Österreich: Dankgottesdienst für Papstwahl
Die Persönlichkeit von Papst Franziskus ist für Bischof Ägidius J. Zsifkovics "Anlass zu größter Freude, Hoffnung und Dankbarkeit". Der Eisenstädter Diözesanbischof feierte am Dienstagabend ebenso wie der Kärntner Bischof Alois Schwarz einen Dankgottesdienst aus Anlass des Amtsantrittes des Papstes am selben Tag. Beide Bischöfe hoben die Demut und Menschennähe als wichtige Wesenszüge des neuen Nachfolger Petri hervor.
Franziskus sei ein Papst, "der zuerst um den Segen der Menschen bittet, bevor er das oberste Hirtenamt antritt", so Zsifkovics in Erinnerung an die erste Geste des Papstes unmittelbar nach der Wahl. Merkmale wie "persönliche Bescheidenheit, die spirituelle und intellektuelle Prägung als Mitglied des Jesuitenordens, ein brennendes soziales Gewissen und der lateinamerikanische Lebenskontext" seien Wegweiser für die Zukunft der Kirche, so Zsifkovics.
Der Papst vereine Christusglauben und Schöpfungsverantwortung und zeige schon in seiner ersten Pontifikatswoche die Kirche in ihrer mystischen, nicht menschengemachten Dimension, weiters als geschwisterliche Gemeinschaft, in der "Hirten und Volk" zusammen arbeiten, sowie als Dienst an den Armen. Franziskus verdeutliche, "dass auch der Papst, um seine Macht auszuüben, immer mehr in jenen Dienst eintreten muss, der seinen leuchtenden Höhepunkt am Kreuz hat", erklärte der Eisenstädter Bischof.
Kontinuität zu Benedikt XVI. beobachtete Zsifkovics in Franziskus' Bemühung um "authentische Neuevangelisierung". Diese trage das Antlitz der Armen, im Bekenntnis zum Geist des Dienens und der Demut, "die in missionarischer Sendung zu allen Menschen geht". Das beinhalte auch persönliche Neuevangelisierung in Form von Abkehr von Sünde und Bekehrung zu Christus: In seiner Amtseinführung habe der Papst appelliert, nicht nur Hüter der anderen und der Umwelt, sondern auch der eigenen Person zu sein.

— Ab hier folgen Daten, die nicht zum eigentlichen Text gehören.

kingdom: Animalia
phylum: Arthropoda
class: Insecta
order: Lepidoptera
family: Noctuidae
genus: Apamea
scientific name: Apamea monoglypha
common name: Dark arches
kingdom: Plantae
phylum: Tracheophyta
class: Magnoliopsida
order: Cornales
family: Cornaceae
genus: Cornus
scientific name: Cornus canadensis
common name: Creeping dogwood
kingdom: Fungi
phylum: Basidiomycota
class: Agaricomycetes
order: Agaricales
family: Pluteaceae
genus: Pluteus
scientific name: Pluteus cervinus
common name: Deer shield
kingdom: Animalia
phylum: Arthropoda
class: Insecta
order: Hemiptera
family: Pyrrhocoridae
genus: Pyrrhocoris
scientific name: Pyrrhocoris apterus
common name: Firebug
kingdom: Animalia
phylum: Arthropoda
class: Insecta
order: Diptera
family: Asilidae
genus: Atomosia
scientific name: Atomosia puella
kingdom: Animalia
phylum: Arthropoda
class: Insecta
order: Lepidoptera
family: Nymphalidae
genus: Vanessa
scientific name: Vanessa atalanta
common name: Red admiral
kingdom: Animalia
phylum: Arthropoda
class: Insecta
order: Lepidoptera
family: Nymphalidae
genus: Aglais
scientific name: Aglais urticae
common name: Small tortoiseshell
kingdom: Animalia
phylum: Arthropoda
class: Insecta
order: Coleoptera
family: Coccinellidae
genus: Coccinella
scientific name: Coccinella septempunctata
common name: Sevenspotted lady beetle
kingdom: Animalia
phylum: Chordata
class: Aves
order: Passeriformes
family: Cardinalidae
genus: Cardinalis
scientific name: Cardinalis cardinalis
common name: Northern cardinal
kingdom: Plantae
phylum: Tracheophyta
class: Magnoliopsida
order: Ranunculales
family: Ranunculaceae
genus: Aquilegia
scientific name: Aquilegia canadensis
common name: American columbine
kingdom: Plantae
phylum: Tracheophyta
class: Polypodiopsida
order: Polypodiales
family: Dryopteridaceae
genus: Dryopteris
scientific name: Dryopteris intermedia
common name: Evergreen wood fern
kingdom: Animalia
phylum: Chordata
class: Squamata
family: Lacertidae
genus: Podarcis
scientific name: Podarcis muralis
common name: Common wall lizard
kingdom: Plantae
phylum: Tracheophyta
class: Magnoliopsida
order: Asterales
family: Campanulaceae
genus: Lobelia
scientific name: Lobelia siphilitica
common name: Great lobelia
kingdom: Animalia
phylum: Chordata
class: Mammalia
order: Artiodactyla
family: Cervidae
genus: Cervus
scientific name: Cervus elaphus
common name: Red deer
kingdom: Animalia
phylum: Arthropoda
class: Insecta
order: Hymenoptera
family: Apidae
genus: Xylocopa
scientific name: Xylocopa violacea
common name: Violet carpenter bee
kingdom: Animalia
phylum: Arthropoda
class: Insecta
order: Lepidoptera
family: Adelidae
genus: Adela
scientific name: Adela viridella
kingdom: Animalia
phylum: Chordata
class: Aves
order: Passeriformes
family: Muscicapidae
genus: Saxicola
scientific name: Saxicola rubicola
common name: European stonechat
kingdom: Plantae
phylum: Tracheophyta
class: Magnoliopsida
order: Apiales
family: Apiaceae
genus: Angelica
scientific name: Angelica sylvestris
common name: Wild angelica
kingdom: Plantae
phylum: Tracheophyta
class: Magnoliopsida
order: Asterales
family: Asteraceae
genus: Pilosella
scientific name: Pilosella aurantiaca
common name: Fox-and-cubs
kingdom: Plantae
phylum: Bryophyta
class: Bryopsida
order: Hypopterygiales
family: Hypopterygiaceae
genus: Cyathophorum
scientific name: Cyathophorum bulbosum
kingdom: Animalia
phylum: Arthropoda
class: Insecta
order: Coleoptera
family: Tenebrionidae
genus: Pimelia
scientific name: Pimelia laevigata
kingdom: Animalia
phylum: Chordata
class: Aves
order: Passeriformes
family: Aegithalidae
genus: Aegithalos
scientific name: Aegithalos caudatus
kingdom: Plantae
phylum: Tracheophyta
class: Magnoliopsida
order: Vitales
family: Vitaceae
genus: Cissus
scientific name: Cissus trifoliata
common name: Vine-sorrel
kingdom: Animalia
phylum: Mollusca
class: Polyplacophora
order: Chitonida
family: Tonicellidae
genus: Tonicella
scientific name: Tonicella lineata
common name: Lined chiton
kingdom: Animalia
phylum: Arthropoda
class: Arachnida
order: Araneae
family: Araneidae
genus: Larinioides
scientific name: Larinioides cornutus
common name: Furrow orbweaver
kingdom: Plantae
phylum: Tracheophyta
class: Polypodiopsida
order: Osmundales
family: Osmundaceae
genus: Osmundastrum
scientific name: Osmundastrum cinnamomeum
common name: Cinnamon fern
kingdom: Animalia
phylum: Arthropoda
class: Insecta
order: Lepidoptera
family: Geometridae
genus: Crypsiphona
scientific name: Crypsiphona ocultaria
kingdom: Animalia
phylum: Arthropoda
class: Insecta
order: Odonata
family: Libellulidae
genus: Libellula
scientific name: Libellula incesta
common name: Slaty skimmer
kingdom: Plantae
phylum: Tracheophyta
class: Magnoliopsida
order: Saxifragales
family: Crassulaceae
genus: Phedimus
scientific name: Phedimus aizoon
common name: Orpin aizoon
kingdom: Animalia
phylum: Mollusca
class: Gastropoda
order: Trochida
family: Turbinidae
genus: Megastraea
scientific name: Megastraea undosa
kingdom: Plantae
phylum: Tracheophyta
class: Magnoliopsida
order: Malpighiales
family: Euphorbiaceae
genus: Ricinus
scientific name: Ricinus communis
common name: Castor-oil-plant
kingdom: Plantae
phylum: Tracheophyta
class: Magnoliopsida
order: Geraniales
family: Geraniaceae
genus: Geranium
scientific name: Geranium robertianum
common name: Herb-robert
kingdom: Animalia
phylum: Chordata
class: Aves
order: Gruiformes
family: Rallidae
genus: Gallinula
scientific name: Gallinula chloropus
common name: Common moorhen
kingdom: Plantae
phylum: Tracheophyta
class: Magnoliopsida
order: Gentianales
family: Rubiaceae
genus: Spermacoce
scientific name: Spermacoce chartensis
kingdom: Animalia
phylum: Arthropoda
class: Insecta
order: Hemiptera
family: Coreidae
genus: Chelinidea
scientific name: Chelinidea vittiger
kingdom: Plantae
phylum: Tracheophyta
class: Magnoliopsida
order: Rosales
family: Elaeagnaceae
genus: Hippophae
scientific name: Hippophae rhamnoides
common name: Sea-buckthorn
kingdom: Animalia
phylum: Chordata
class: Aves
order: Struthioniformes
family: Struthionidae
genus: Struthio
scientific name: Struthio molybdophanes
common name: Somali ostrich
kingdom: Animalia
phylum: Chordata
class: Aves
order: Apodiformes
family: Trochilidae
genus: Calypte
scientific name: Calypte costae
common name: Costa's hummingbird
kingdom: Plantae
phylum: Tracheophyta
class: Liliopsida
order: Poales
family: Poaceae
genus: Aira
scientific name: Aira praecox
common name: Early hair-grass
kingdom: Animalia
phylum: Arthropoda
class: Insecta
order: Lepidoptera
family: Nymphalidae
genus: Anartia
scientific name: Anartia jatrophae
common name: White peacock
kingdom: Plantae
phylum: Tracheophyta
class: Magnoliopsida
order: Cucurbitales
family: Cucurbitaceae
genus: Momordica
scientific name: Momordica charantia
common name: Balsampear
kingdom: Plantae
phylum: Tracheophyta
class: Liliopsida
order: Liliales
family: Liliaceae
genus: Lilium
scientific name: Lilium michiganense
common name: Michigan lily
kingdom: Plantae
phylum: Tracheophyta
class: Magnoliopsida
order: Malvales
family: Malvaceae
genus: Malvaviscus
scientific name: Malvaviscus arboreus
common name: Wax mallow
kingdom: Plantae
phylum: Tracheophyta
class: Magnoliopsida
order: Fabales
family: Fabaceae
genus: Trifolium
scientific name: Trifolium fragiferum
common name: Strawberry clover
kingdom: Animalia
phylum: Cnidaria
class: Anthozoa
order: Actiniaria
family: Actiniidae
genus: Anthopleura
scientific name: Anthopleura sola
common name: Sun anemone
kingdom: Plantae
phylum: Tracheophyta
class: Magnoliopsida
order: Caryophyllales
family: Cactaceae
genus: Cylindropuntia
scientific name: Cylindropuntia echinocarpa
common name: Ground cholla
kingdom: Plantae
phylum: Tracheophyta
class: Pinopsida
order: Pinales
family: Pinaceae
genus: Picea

Schwarz: Barmherzigkeit als "stärkste Botschaft"
Bischof Alois Schwarz hat dazu aufgerufen, "dem Weg des Papstes und seinen Wegweisungen zu folgen, wachsam auf ihn zu hören und sich die Art des gütigen Zugehens auf andere schenken zu lassen". Franziskus sei einer, "der bei den Menschen lebt und sein will", und zeichne sich wie auch sein Vorgänger Papst Benedikt XVI. durch "große Einfachheit, Bescheidenheit und Demut" aus, so der Kärntner Diözesanbischof am Dienstagabend im Klagenfurter Dom.
Als Argentinier mache Papst Franziskus die Kirche als Weltkirche deutlich, bringe das Verständnis einer "jungen und lebendigen Kirche" aus seinem Heimatland mit und orientiere sich zudem am heiligen Franz von Assisi, "einer klärenden Gestalt im großen Strom der Kirche, der das Evangelium in neuer Klarheit der Welt verkündet hat", betonte Schwarz.
Wie der Kärntner Bischof weiter hervorhob, lehre der Papst, Menschen in allen Bedrängnissen und Nöten anzunehmen. Er zeige die Barmherzigkeit als "stärkste Botschaft Gottes, der rettet" und werde dadurch das Leitbild der Diözese Gurk - es lautet "Mit Jesus Christus den Menschen nahe sein" - in dessen Dynamik und Tiefe sichtbar machen. Auch Schwarz erinnerte an ein Wort der Amtsantrittspredigt des Pontifex: Man solle sich nicht vor Güte und Zärtlichkeit fürchten und den Menschen mit der Botschaft des Evangeliums im Herzen "im erfüllten und demütigen Dienst" nahe sein.